_Teks Bacaan_.

Bagi orangtua yang memiliki anak usia sekolah dasar, pertanyaan bernada keluhan iini acapkali diterima. Jika momen seperti ini, terkadang orangtua diharapkan menciptakan keajaiban yang mampu "membunuh" waktu menunggu, kan?
Sebagai ayah, akupun terkadang memiliki bakat alami untuk melakukan bujukan berbalut tipuan, agar anak-anakku melupakan momen menunggu sirine tanda waktu berbuka itu. Haha...
Sepuluh hari menjalani ibadah puasa, ngabuburit yang aku dan anak-anak lakukan, selalu berbeda. Tergantung, siapa yang lebih dahulu punya inisiatif. Aku tulis aja beberapa, ya?
Di rumah, tepatnya di beranda lantai dua. Aku menciptakan hutan kota versiku. Ada sayuran, bumbu dapur, beberapa pot strawberry, aneka jenis cabe, hingga pohon anggur yang udah 6 tahun gap berbuah. Hanya berdaun aja!

_Data Tersedia_.
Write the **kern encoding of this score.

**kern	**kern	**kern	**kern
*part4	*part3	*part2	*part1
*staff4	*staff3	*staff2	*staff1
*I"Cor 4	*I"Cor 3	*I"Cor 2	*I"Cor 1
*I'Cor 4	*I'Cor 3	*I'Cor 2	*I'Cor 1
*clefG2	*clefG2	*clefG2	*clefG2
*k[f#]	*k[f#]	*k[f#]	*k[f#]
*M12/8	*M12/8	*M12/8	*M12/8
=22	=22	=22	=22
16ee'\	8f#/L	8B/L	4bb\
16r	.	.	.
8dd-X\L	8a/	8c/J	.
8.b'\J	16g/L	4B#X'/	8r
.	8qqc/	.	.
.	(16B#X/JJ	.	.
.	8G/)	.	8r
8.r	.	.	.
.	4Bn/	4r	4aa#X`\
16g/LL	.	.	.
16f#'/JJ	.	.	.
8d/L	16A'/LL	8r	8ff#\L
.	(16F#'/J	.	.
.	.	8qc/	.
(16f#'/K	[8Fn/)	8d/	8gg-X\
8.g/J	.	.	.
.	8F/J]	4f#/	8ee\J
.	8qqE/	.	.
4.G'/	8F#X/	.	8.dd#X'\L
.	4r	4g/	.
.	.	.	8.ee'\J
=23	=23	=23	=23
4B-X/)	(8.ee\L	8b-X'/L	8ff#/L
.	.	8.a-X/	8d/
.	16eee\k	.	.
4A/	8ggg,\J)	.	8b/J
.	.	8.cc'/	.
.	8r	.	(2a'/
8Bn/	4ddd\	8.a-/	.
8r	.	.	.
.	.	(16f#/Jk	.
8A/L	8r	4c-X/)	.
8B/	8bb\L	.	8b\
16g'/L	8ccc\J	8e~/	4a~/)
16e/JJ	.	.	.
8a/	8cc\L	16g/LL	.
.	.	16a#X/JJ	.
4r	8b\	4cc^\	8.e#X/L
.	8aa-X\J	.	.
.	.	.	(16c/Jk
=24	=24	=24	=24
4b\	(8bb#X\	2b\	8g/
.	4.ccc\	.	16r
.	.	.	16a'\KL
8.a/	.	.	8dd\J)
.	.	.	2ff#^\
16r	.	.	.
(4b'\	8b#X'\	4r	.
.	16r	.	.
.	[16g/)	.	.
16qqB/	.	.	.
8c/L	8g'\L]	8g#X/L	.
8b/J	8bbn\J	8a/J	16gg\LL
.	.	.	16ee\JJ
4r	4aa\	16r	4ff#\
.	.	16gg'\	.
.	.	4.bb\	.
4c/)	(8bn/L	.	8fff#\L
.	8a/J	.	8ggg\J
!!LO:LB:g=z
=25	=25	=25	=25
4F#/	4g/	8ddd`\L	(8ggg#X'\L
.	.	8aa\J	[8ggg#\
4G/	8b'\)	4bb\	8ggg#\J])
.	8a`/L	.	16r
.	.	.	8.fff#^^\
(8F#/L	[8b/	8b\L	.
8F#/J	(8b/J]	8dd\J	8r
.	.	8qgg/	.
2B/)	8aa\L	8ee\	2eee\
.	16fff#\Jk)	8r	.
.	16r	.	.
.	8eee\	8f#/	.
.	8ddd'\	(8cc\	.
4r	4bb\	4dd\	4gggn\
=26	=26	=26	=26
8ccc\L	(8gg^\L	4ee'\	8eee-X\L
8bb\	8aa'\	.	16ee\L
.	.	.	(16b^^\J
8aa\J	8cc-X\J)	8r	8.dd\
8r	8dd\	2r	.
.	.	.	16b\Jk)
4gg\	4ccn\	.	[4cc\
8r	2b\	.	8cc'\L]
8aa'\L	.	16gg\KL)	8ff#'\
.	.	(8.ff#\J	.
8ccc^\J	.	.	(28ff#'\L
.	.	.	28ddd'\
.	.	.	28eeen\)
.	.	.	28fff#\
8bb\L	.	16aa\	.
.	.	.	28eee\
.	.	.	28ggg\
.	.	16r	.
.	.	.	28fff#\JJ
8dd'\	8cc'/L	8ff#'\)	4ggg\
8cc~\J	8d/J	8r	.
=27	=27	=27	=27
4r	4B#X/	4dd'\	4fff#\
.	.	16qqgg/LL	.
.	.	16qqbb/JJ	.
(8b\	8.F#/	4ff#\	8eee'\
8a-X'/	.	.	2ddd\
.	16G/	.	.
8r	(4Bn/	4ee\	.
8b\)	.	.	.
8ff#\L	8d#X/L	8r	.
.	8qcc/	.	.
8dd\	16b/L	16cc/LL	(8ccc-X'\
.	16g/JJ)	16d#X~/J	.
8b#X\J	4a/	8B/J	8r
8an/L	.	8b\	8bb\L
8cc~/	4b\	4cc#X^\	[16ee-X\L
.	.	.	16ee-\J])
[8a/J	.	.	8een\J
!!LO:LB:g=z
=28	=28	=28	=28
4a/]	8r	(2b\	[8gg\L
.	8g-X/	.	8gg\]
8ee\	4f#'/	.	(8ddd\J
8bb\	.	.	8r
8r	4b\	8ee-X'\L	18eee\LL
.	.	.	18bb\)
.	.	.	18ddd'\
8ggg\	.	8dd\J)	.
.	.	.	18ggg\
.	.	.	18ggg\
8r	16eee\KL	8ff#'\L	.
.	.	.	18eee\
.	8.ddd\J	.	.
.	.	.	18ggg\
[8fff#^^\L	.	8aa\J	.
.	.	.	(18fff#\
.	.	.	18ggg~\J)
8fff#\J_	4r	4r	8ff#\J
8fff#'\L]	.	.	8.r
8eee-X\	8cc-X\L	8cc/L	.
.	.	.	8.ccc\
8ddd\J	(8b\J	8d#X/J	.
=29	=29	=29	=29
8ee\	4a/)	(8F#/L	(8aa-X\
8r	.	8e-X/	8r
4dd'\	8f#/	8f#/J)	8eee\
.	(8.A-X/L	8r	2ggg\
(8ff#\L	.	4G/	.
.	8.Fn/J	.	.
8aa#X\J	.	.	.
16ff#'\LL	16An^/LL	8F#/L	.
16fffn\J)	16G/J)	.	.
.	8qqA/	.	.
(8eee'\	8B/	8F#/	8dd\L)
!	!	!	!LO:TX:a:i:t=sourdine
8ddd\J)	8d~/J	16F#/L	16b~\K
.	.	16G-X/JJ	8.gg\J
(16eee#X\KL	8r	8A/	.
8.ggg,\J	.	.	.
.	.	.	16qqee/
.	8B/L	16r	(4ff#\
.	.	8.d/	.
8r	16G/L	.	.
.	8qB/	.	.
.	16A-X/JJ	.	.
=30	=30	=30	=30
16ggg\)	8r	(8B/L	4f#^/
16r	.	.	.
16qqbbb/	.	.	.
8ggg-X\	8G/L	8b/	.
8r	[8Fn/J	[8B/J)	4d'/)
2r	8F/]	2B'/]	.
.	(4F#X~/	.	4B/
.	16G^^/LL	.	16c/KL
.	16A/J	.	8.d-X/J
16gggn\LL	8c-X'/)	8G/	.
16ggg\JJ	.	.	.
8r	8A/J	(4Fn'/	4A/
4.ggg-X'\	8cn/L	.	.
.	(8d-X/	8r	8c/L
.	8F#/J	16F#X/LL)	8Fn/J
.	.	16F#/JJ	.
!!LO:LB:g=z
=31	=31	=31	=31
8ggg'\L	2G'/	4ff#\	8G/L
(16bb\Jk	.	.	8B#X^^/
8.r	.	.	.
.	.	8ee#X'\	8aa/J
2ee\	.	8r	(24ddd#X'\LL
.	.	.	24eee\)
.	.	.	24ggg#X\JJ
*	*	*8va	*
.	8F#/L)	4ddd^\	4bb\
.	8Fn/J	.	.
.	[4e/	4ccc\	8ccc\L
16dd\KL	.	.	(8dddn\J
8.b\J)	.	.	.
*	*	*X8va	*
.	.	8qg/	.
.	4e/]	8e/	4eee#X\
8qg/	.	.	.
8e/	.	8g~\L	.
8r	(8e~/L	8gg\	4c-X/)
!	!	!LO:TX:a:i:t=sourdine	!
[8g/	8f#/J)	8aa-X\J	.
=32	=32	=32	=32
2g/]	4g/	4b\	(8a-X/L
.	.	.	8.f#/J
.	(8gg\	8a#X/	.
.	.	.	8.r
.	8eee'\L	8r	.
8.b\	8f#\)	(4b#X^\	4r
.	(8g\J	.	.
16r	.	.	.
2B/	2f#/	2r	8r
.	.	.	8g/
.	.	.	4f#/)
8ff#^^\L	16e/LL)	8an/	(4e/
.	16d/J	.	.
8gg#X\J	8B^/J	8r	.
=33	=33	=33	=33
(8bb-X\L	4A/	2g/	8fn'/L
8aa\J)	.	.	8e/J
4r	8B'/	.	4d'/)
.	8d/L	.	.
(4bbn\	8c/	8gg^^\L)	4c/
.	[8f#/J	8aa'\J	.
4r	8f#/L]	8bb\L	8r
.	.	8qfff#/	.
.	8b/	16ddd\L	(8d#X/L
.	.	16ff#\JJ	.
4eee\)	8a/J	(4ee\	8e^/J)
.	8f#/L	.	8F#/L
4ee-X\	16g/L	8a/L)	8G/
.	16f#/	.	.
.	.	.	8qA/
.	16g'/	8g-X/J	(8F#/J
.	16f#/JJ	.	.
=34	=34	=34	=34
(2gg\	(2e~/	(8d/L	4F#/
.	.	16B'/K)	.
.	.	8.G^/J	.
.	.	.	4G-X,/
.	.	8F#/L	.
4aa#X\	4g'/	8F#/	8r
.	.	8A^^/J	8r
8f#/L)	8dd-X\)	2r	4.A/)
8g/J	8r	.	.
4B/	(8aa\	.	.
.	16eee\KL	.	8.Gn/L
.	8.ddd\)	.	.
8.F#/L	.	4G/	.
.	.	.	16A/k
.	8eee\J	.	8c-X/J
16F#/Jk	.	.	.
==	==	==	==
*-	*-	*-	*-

_Soal Latihan_.
(a) Bagaimana paragraf teks bacaan yang diawali "Sepuluh hari menjalani ibadah puasa" bisa ditulis lebih ringkas tanpa menghilangkan fakta utamanya?
(b) Kutip dari teks bacaan bagian yang dibuka dengan kata-kata "Di rumah, tepatnya" dan ditutup dengan "Hanya berdaun aja!".

_Jawaban Berurutan_.
(a) Selama sepuluh hari berpuasa, ngabuburit bersama anak-anak selalu berbeda, bergantung pada siapa yang lebih dulu punya inisiatif.

(b)
Di rumah, tepatnya di beranda lantai dua. Aku menciptakan hutan kota versiku. Ada sayuran, bumbu dapur, beberapa pot strawberry, aneka jenis cabe, hingga pohon anggur yang udah 6 tahun gap berbuah. Hanya berdaun aja!